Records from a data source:
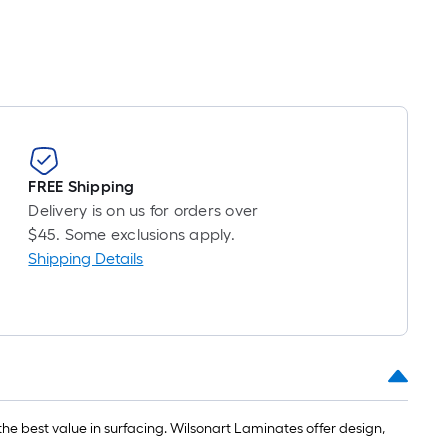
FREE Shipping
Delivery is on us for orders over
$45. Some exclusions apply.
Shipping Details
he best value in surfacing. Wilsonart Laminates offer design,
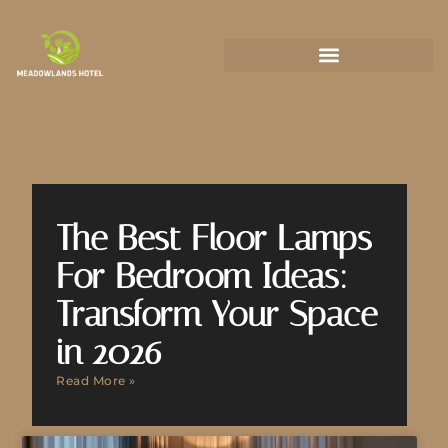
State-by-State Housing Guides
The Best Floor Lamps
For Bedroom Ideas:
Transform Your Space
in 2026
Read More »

== Job item ==
From the first line to the last, set down the records above exactly and skip the pictures.

== Result of the exercise ==
FREE Shipping
Delivery is on us for orders over
$45. Some exclusions apply.
Shipping Details
he best value in surfacing. Wilsonart Laminates offer design,
State-by-State Housing Guides
The Best Floor Lamps
For Bedroom Ideas:
Transform Your Space
in 2026
Read More »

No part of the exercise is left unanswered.